◆ **What the task asks**: Format the listing from its first line through the line containing "pour les membres du YMCA?" as a Markdown table with the columns Row and Line. Number each line, leave out blank lines and pictures, and include nothing past that line.
━━━━━━━━━━━━━━━━━━━━━━━━━━━━━━
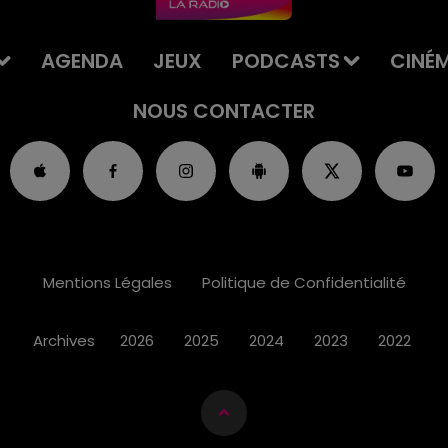
AGENDA
JEUX
PODCASTS
CINÉ
NOUS CONTACTER
Mentions Légales
Politique de Confidentialité
Archives
2026
2025
2024
2023
2022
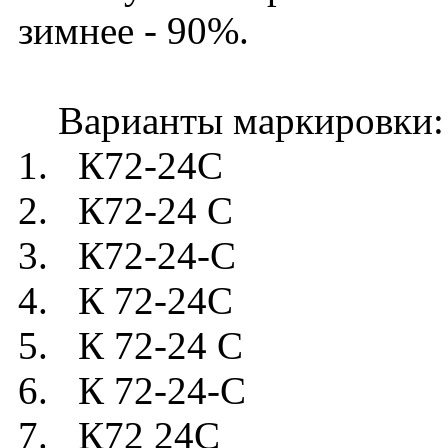
зимнее - 90%.
Варианты маркировки:
1. К72-24C
2. К72-24 C
3. К72-24-C
4. К 72-24C
5. К 72-24 C
6. К 72-24-C
7. К72 24C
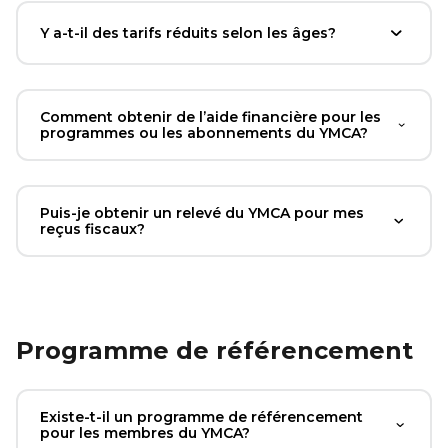
Y a-t-il des tarifs réduits selon les âges?
Comment obtenir de l’aide financière pour les
programmes ou les abonnements du YMCA?
Puis-je obtenir un relevé du YMCA pour mes
reçus fiscaux?
Programme de référencement
Existe-t-il un programme de référencement
pour les membres du YMCA?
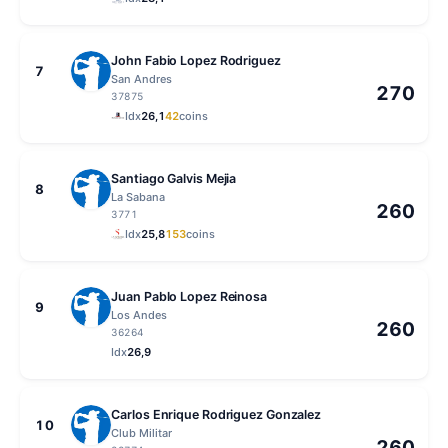
John Fabio Lopez Rodriguez
7
San Andres
270
37875
Idx
26,1
42
coins
Santiago Galvis Mejia
8
La Sabana
260
3771
Idx
25,8
153
coins
Juan Pablo Lopez Reinosa
9
Los Andes
260
36264
Idx
26,9
Carlos Enrique Rodriguez Gonzalez
10
Club Militar
260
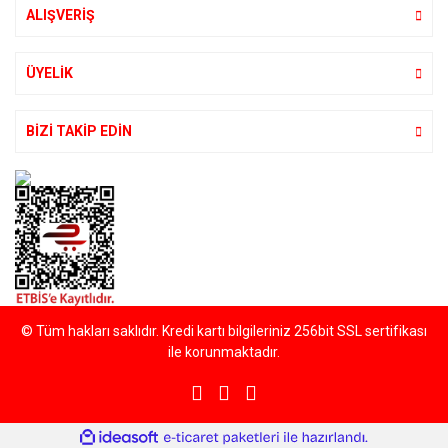
ALIŞVERİŞ
ÜYELİK
BİZİ TAKİP EDİN
© Tüm hakları saklıdır. Kredi kartı bilgileriniz 256bit SSL sertifikası
ile korunmaktadır.
ile
ideasoft
e-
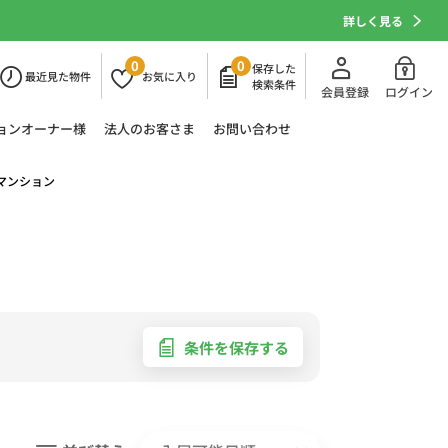
詳しく見る
0
0
保存した
最近
見た物件
お気に
入り
検索条件
会員登録
ログイン
ョン
オーナー様
法人の
お客さま
お問い合わせ
マンション
条件を保存する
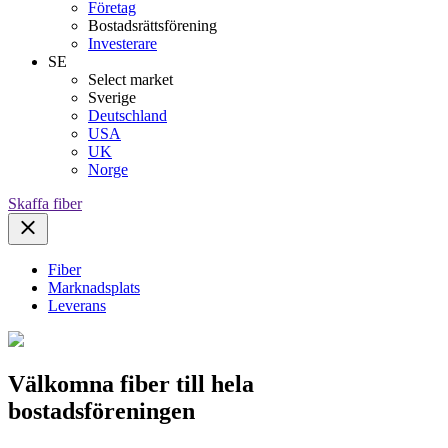
Företag
Bostadsrättsförening
Investerare
SE
Select market
Sverige
Deutschland
USA
UK
Norge
Skaffa fiber
Fiber
Marknadsplats
Leverans
Välkomna fiber till hela
bostadsföreningen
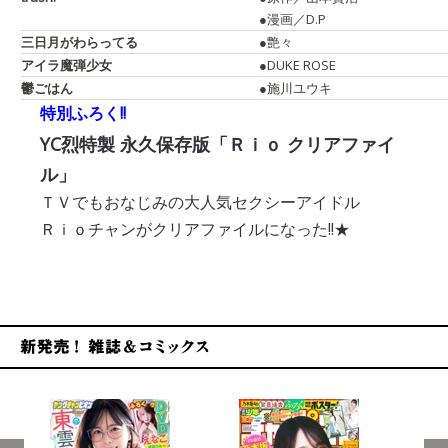
●漫画／D.P
三日月がわらってる
●艶々
アイラ魔弾少女
●DUKE ROSE
鬱ごはん
●施川ユウキ
特別ふろく!!
YC烈特製 永久保存版「Ｒｉｏ クリアファイ
ル」
ＴＶでもおなじみの大人気セクシーアイドル
Ｒｉｏチャンがクリアファイルになった!!★
新発売！雑誌&コミックス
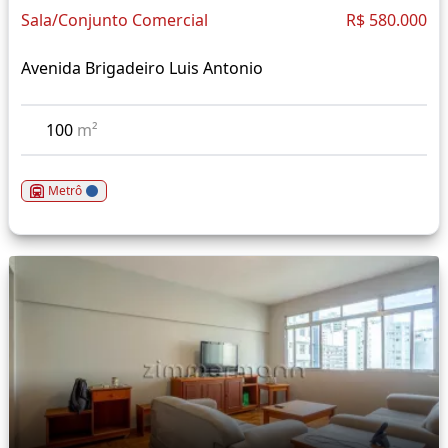
Sala/Conjunto Comercial
R$ 580.000
Avenida Brigadeiro Luis Antonio
100
m²
Metrô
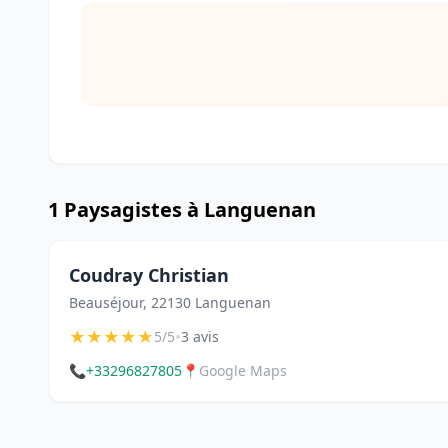
1 Paysagistes à Languenan
Coudray Christian
Beauséjour, 22130 Languenan
★
★
★
★
★
•
5/5
3 avis
📞
+33296827805
📍
Google Maps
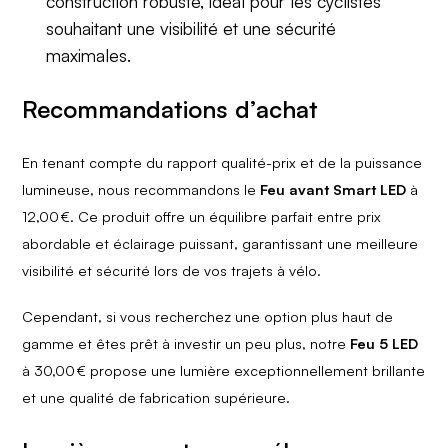
construction robuste, idéal pour les cyclistes
souhaitant une visibilité et une sécurité
maximales.
Recommandations d’achat
En tenant compte du rapport qualité-prix et de la puissance
lumineuse, nous recommandons le
Feu avant Smart LED
à
12,00 €. Ce produit offre un équilibre parfait entre prix
abordable et éclairage puissant, garantissant une meilleure
visibilité et sécurité lors de vos trajets à vélo.
Cependant, si vous recherchez une option plus haut de
gamme et êtes prêt à investir un peu plus, notre
Feu 5 LED
à 30,00 € propose une lumière exceptionnellement brillante
et une qualité de fabrication supérieure.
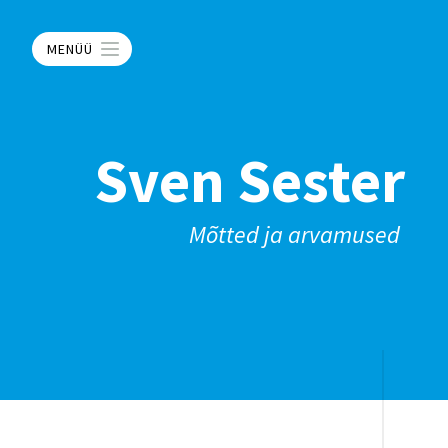
MENÜÜ
Sven Sester
Mõtted ja arvamused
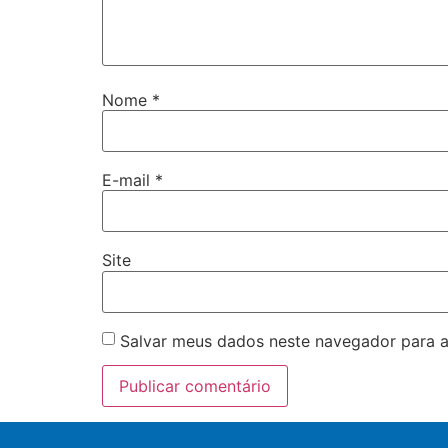
Nome
*
E-mail
*
Site
Salvar meus dados neste navegador para a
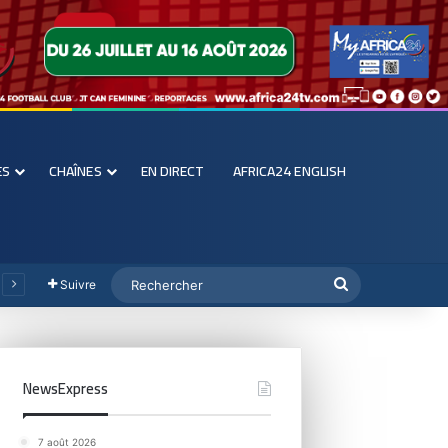
ES
CHAÎNES
EN DIRECT
AFRICA24 ENGLISH
Suivre
NewsExpress
7 août 2026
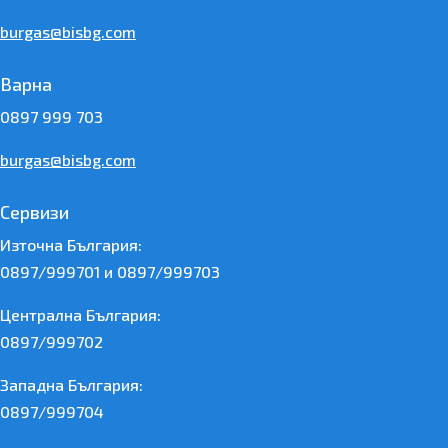
burgas@bisbg.com
Варна
0897 999 703
burgas@bisbg.com
Сервизи
Източна България:
0897/999701 и 0897/999703
Централна България:
0897/999702
Западна България:
0897/999704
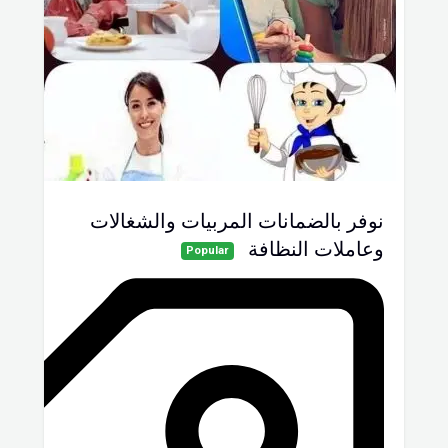
نوفر بالضمانات المربيات والشغالات
وعاملات النظافة
Popular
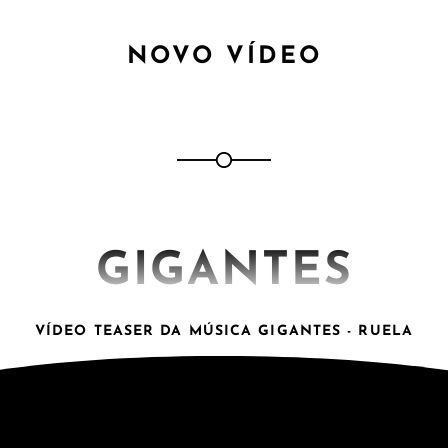
NOVO VÍDEO
GIGANTES
VÍDEO TEASER DA MÚSICA GIGANTES - RUELA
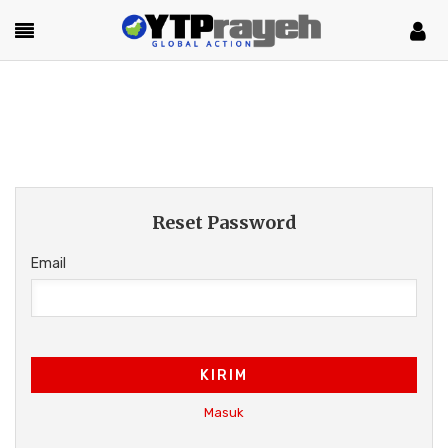
Reset Password
Email
KIRIM
Masuk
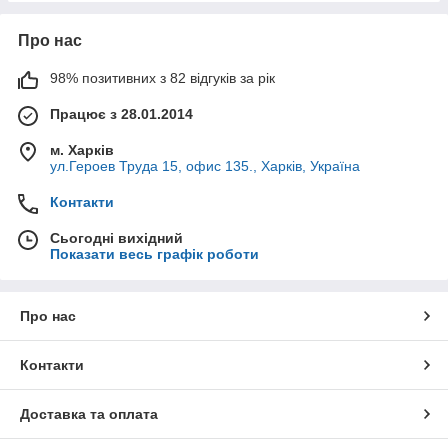
Про нас
98% позитивних з 82 відгуків за рік
Працює з 28.01.2014
м. Харків
ул.Героев Труда 15, офис 135., Харків, Україна
Контакти
Сьогодні вихідний
Показати весь графік роботи
Про нас
Контакти
Доставка та оплата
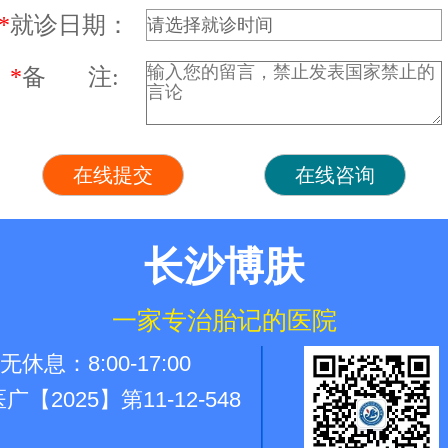
*
就诊日期：
*
备 注:
长沙博肤
一家专治胎记的医院
休息：8:00-17:00
广【2025】第11-12-548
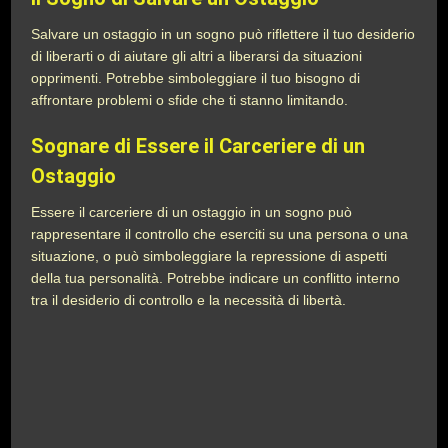
Salvare un ostaggio in un sogno può riflettere il tuo desiderio
di liberarti o di aiutare gli altri a liberarsi da situazioni
opprimenti. Potrebbe simboleggiare il tuo bisogno di
affrontare problemi o sfide che ti stanno limitando.
Sognare di Essere il Carceriere di un
Ostaggio
Essere il carceriere di un ostaggio in un sogno può
rappresentare il controllo che eserciti su una persona o una
situazione, o può simboleggiare la repressione di aspetti
della tua personalità. Potrebbe indicare un conflitto interno
tra il desiderio di controllo e la necessità di libertà.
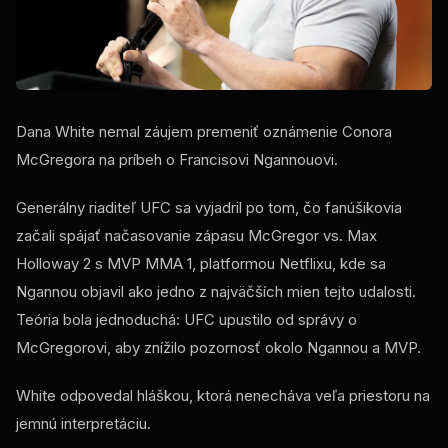
Dana White nemal záujem premeniť oznámenie Conora
McGregora na príbeh o Francisovi Ngannouovi.
Generálny riaditeľ UFC sa vyjadril po tom, čo fanúšikovia
začali spájať načasovanie zápasu McGregor vs. Max
Holloway 2 s MVP MMA 1, platformou Netflixu, kde sa
Ngannou objavil ako jedno z najväčších mien tejto udalosti.
Teória bola jednoduchá: UFC upustilo od správy o
McGregorovi, aby znížilo pozornosť okolo Ngannou a MVP.
White odpovedal hláškou, ktorá nenecháva veľa priestoru na
jemnú interpretáciu.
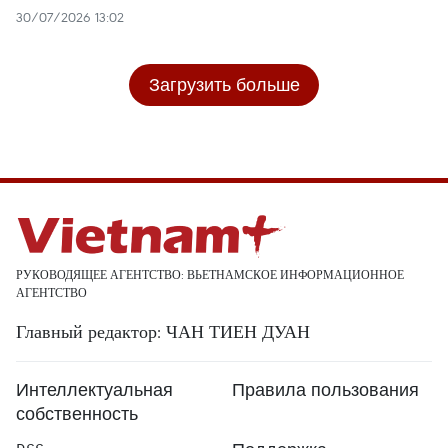
30/07/2026 13:02
Загрузить больше
РУКОВОДЯЩЕЕ АГЕНТСТВО: ВЬЕТНАМСКОЕ ИНФОРМАЦИОННОЕ
АГЕНТСТВО
Главный редактор: ЧАН ТИЕН ДУАН
Интеллектуальная
Правила пользования
собственность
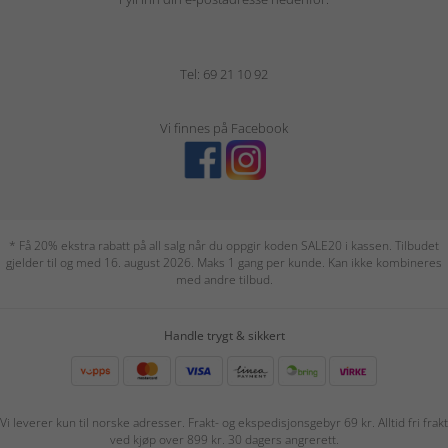
Tel: 69 21 10 92
Vi finnes på Facebook
* Få 20% ekstra rabatt på all salg når du oppgir koden SALE20 i kassen. Tilbudet
gjelder til og med 16. august 2026. Maks 1 gang per kunde. Kan ikke kombineres
med andre tilbud.
Handle trygt & sikkert
Vi leverer kun til norske adresser. Frakt- og ekspedisjonsgebyr 69 kr. Alltid fri frakt
ved kjøp over 899 kr. 30 dagers angrerett.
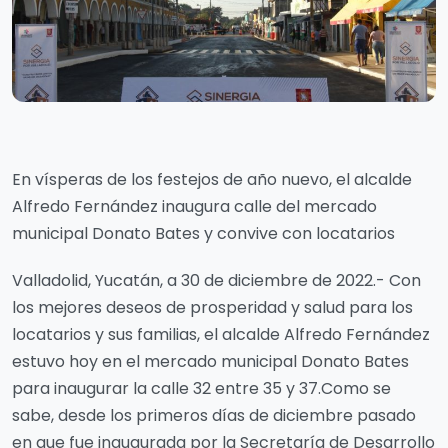
En vísperas de los festejos de año nuevo, el alcalde
Alfredo Fernández inaugura calle del mercado
municipal Donato Bates y convive con locatarios
Valladolid, Yucatán, a 30 de diciembre de 2022.- Con
los mejores deseos de prosperidad y salud para los
locatarios y sus familias, el alcalde Alfredo Fernández
estuvo hoy en el mercado municipal Donato Bates
para inaugurar la calle 32 entre 35 y 37.Como se
sabe, desde los primeros días de diciembre pasado
en que fue inaugurada por la Secretaría de Desarrollo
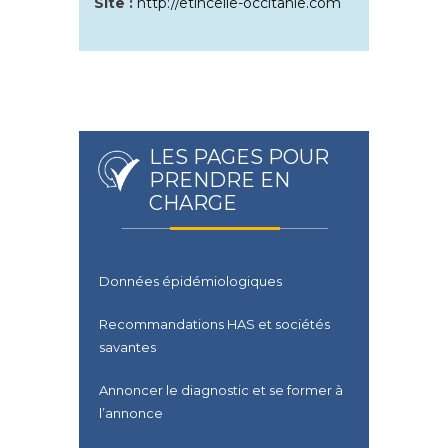
Site :
http://etincelle-occitanie.com
LES PAGES POUR
PRENDRE EN
CHARGE
Données épidémiologiques
Recommandations HAS et sociétés
savantes
Annoncer le diagnostic et se former à
l’annonce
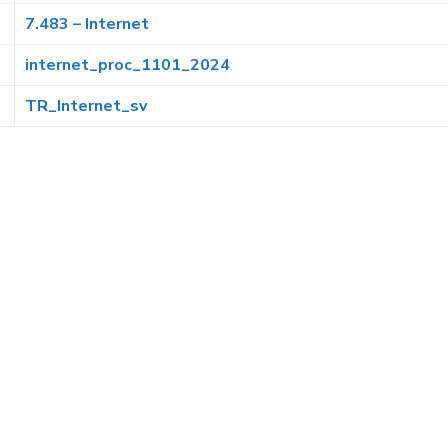
7.483 – Internet
internet_proc_1101_2024
TR_Internet_sv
━━━━━━━━━━━━━━━━━━━━━━━━━━━━━━
◆ **Output for this task**:
| Row | Line |
|---|---|
| 1 | AGENDA |
| 2 | JEUX |
| 3 | PODCASTS |
| 4 | CINÉ |
| 5 | NOUS CONTACTER |
| 6 | Mentions Légales |
| 7 | Politique de Confidentialité |
| 8 | Archives |
| 9 | 2026 |
| 10 | 2025 |
| 11 | 2024 |
| 12 | 2023 |
| 13 | 2022 |
| 14 | зимнее - 90%. |
| 15 | Варианты маркировки: |
| 16 | 1. К72-24C |
| 17 | 2. К72-24 C |
| 18 | 3. К72-24-C |
| 19 | 4. К 72-24C |
| 20 | 5. К 72-24 C |
| 21 | 6. К 72-24-C |
| 22 | 7. К72 24C |
| 23 | Y a-t-il des tarifs réduits selon les âges? |
| 24 | Comment obtenir de l’aide financière pour les |
| 25 | programmes ou les abonnements du YMCA? |
| 26 | Puis-je obtenir un relevé du YMCA pour mes |
| 27 | reçus fiscaux? |
| 28 | Programme de référencement |
| 29 | Existe-t-il un programme de référencement |
| 30 | pour les membres du YMCA? |